* _SOURCE_
Yes have been over this before. The point is “direct wetland impacts of crossing Mercer Slough, e.g. they didn’t want to cross the Slough for environmental reasons” is an inadequate excuse. TriMet just built a bridge in the Willamette River with plenty of environmental impacts. Even the Sierra Club here supports crossing the slough.
They didn’t want to get involved in a lawsuit over croissing the slough. They’ve had enough trouble with Bellevue alignments.
They can avoid crossing the slough and still connect at South Bellevue.
However doing so would mean working with WSDOT to get ROW along I-90. Unfortunately it just isn’t that easy to work with WSDOT right now, and with the R’s running the show in Oly every time ST touches state property they view it as an opp to milk ST dry. That leaves the easiest and lowest risk option being the northern route.
The main argument against the B7 was that it was a bad alignment that ran along I-405. Crossing the slough was just one of the arguments used as a leverage against B7, but not the main reason why it was rejected.
Yep, it’s a bad idea. When you consider that the light rail line stops won’t be very close to where most of the people in Issaquah live, it gets even worse. Just about everyone from Issaquah would have a three seat ride to Seattle (bus, train, train). This means that very few people would ride this train (it only works to get to Bellevue) which means that it will likely run very infrequently (every 20 minutes). It’s a bad idea for sure, but at least it won’t be built for a very long time.
The answer for that neck of the woods is to improve the bus system. Make that connection from Eastgate to downtown Bellevue using a busway (not rail). Improve the connection to Bellevue College. Make similar improvements in Issaquah. Now start running buses from all those places, and have them stop in Eastgate. Run buses from Issaquah, Sammamish, the college, Eastgate and Factoria to downtown Bellevue and Mercer Island (or South Bellevue, if they invest in a fast way to achieve that). A series of overlapping bus routes would allow one stop rides to a lot of places, and easy transfers to the rest (Eastgate would become a major hub).
“How are people from Issaquah going to get to downtown Seattle?”
Drive to South Bellevue P&R, of course. How else?
Or just order up a self driving car to deposit you at Mercer Island, along with several other random riders. Much quicker and cheaper than building a pointless rail line to Bellevue, much less continue the madness of extending this piece of shit line to Kirkland.
Or you know they could take the bus between Issaquah and S Bellevue or Mercer Island as Metro and ST already proposed in the ST2 program.
For the next 25 years, yes. The concern is that once the Issaquah->Bellevue line opens, will the Issaquah->South Bellevue bus route still be there? With ST2, it has to be there because not having it would leave Issaquah without any service at all. Throw in the train line, and the parallel bus route becomes just about saving time, rather than essential coverage. So, maybe the bus routes gets cut back from all-day to peak-only, leaving anyone who’s not a 9-5 commuter stuck with a permanent detour.
If Metro’s long term service plan is any indicator, yes there will be all day express service connecting these same areas post ST3. I get the concerns but stuff like this borders on hyperbole. Or worse concern trolling since no commenter here really supports this alignment in the first place.
You guys are making a big deal of “all the way up to Bellevue”. It’s about two mintes overhead compared to crossing the slough. Also we’ve been telling people not to commute so far. So encourage people to travel more within the Eastside with a line going toward Bellevue and all the Eastside cities, so that the Eastside becomes more of a self-contained unit.

* _DESCRIPTION OF THE TASK_
Please reproduce word for word everything in the light rail discussion from "They didn’t want to get" down to "the northern route.".

Stored entries
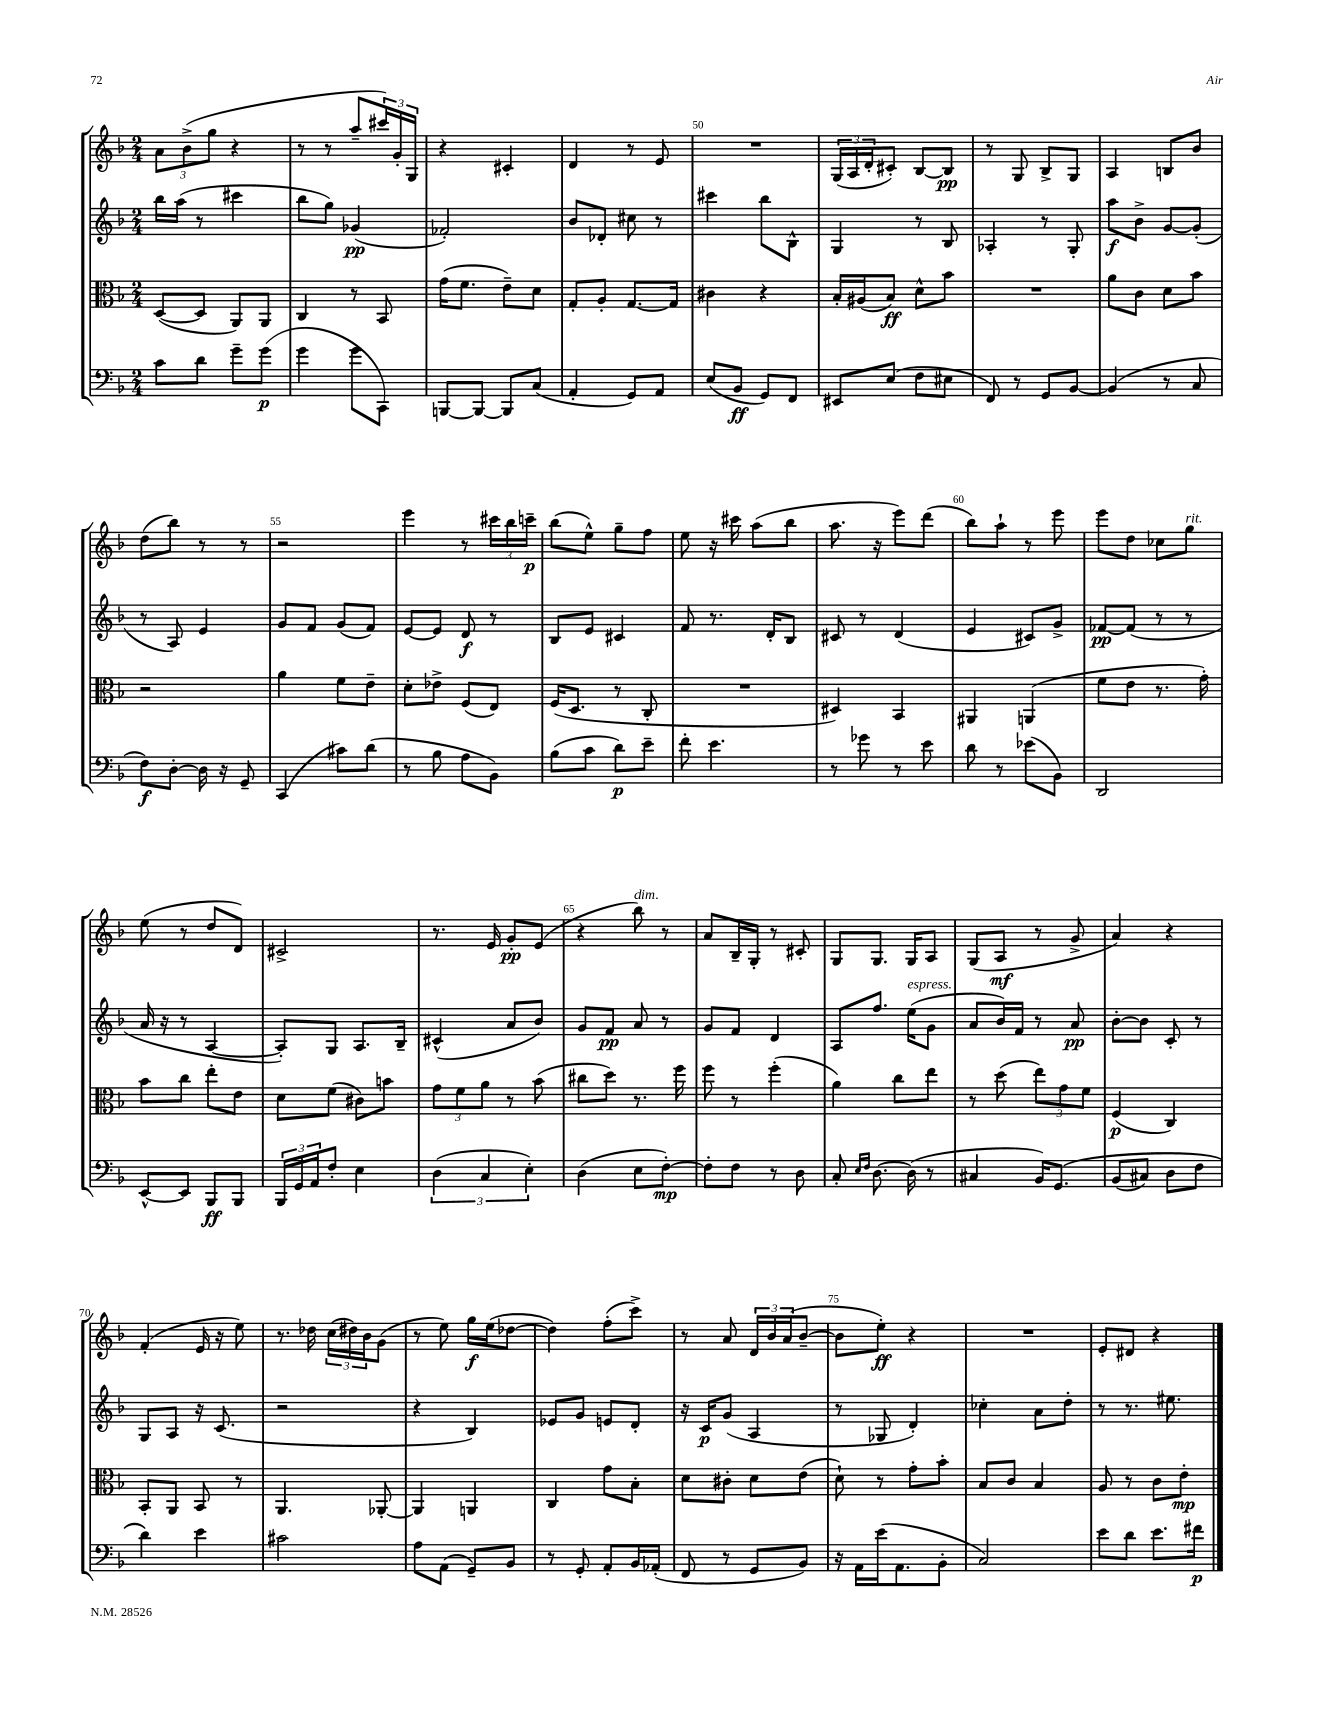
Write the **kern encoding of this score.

**kern	**kern	**kern	**kern
*staff4	*staff3	*staff2	*staff1
*clefF4	*clefC3	*clefG2	*clefG2
*k[b-]	*k[b-]	*k[b-]	*k[b-]
*M2/4	*M2/4	*M2/4	*M2/4
8c	([8D	16bb-	12a
.	.	(16aa	.
.	.	.	(12b-^
8d	8D]	8r	.
.	.	.	12gg
8g~	8AA)	4ccc#	4r
(8g	8AA	.	.
=	=	=	=
4g	4C	8bb-	8r
.	.	8gg)	8r
8g	8r	(4g-	8aa~
8CC)	8BB-	.	24ccc#)
.	.	.	24g'
.	.	.	24G
=	=	=	=
[8BBB	(16g	2f-')	4r
.	8.f	.	.
8BBB_	.	.	.
8BBB]	8e~)	.	4c#'
(8C	8d	.	.
=	=	=	=
4AA'	8G'	8b-	4d
.	8A'	8d-'	.
8GG)	[8.G	8cc#	8r
8AA	.	8r	8e
.	16G]	.	.
=	=	=	=
(8E	4c#	4ccc#	2r
8BB-	.	.	.
8GG)	4r	8bb-	.
8FF	.	8B-^^	.
=	=	=	=
8EE#	16B-'	4G	(24G
.	.	.	24A
.	(16A#	.	.
.	.	.	24d'
(8E	8B-)	.	8c#')
8F	8d^^	8r	[8B-
8E#	8b-	8B-	8B-]
=	=	=	=
8FF)	2r	4A-'	8r
8r	.	.	8G
8GG	.	8r	8B-^
[8BB-	.	8G'	8G
=	=	=	=
(4BB-]	8a	8aa	4A
.	8c	8b-^	.
8r	8d	[8g	8B
8C	8b-	(8g']	8b-
=	=	=	=
8F)	2r	8r	(8dd
[8D'	.	8A)	8bb-)
16D]	.	4e	8r
16r	.	.	.
8GG~	.	.	8r
=	=	=	=
(4CC	4a	8g	2r
.	.	8f	.
8c#)	8f	(8g	.
(8d	8e~	8f)	.
=	=	=	=
8r	8d'	[8e	4eee
8B-	8e-^	8e]	.
8A	(8F	8d	8r
8BB-)	8E)	8r	24ccc#
.	.	.	24bb-
.	.	.	24ccc~
=	=	=	=
(8B-	(16F	8B-	(8bb-
.	8.D	.	.
8c	.	8e	8ee^^)
8d)	8r	4c#	8gg~
8e~	8C'	.	8ff
=	=	=	=
8f'	2r	8f	8ee
4.e	.	8.r	16r
.	.	.	16ccc#
.	.	.	(8aa
.	.	16d'	.
.	.	8B-	8bb-
=	=	=	=
8r	4D#)	8c#	8.aa
8g-	.	8r	.
.	.	.	16r
8r	4BB-	(4d	8eee)
8e	.	.	(8ddd
=	=	=	=
8d	4AA#	4e	8bb-)
8r	.	.	8aa`
(8e-	(4AA	8c#)	8r
8BB-)	.	8g^	8eee
=	=	=	=
2DD	8f	[8f-	8eee
.	8e	(8f-]	8dd
.	8.r	8r	8cc-
.	.	8r	8gg
.	16g')	.	.
=	=	=	=
[8EE^^	8b-	16a	(8ee
.	.	16r	.
8EE]	8cc	8r	8r
8BBB-	8ee'	[4A	8dd
8BBB-	8e	.	8d)
=	=	=	=
24BBB-	8d	8A'])	2c#^
24GG	.	.	.
24AA	.	.	.
8F'	(8f	8G	.
4E	8c#)	8.A	.
.	8b	.	.
.	.	16B-~	.
=	=	=	=
(6D	12g	(4c#^^	8.r
.	12f	.	.
6C	12a	.	.
.	.	.	16e
.	8r	8a	8g'
6E')	.	.	.
.	(8b-	8b-)	(8e
=	=	=	=
(4D	8cc#	8g	4r
.	8dd)	8f	.
8E	8.r	8a	8bb-)
[8F')	.	8r	8r
.	16ff	.	.
=	=	=	=
8F']	8ff	8g	8a
8F	8r	8f	16B-~
.	.	.	16G'
8r	(4ff'	4d	8r
8D	.	.	8c#'
=	=	=	=
8C'	4a)	8A	8G
16qqE	.	.	.
16qqF	.	.	.
[8.D	.	8.ff	8.G
.	8cc	.	.
(16D]	.	(16ee	16G
8r	8ee	8g	8A
=	=	=	=
4C#	8r	8a	(8G
.	(8dd	16b-)	8A
.	.	16f	.
16BB-)	12ee)	8r	8r
&(8.GG	.	.	.
.	12g	.	.
.	.	8a	8g^
.	12f	.	.
=	=	=	=
(8BB-	(4F	[8b-'	4a)
8C#)	.	8b-]	.
8D	4C)	8c'	4r
8F	.	8r	.
=	=	=	=
4d&)	8BB-'	8G	(4f'
.	8AA	8A	.
4e	8BB-	16r	16e
.	.	(8.c	16r
.	8r	.	8ee)
=	=	=	=
2c#	4.AA	2r	8.r
.	.	.	16dd-
.	.	.	(24cc
.	.	.	24dd#)
.	.	.	24b-
.	[8AA-'	.	(8g
=	=	=	=
8A	4AA-]	4r	8r
(8AA	.	.	8ee)
8GG~)	4AA	4B-)	16gg
.	.	.	(16ee
8BB-	.	.	[8dd-
=	=	=	=
8r	4C	8e-	4dd-])
8GG'	.	8g	.
8AA'	8g	8e	(8ff'
16BB-	8B-'	8d'	8ccc^)
(16AA-'	.	.	.
=	=	=	=
8FF	8d	16r	8r
.	.	16c	.
8r	8c#'	(8g	8a
8GG	8d	4A	24d
.	.	.	24b-
.	.	.	(24a
8BB-)	(8e	.	[8b-~
=	=	=	=
16r	8d`)	8r	8b-]
16AA	.	.	.
(16e	8r	8G-	8ee')
8.AA	.	.	.
.	8g'	4d')	4r
8BB-'	8b-'	.	.
=	=	=	=
2C)	8B-	4cc-'	2r
.	8c	.	.
.	4B-	8a	.
.	.	8dd'	.
=	=	=	=
8e	8A	8r	8e'
8d	8r	8.r	8d#
8.e	8c	.	4r
.	.	8.ee#	.
.	8e'	.	.
16f#	.	.	.
==	==	==	==
*-	*-	*-	*-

* _FINISHED ANSWER_
They didn’t want to get involved in a lawsuit over croissing the slough. They’ve had enough trouble with Bellevue alignments.
They can avoid crossing the slough and still connect at South Bellevue.
However doing so would mean working with WSDOT to get ROW along I-90. Unfortunately it just isn’t that easy to work with WSDOT right now, and with the R’s running the show in Oly every time ST touches state property they view it as an opp to milk ST dry. That leaves the easiest and lowest risk option being the northern route.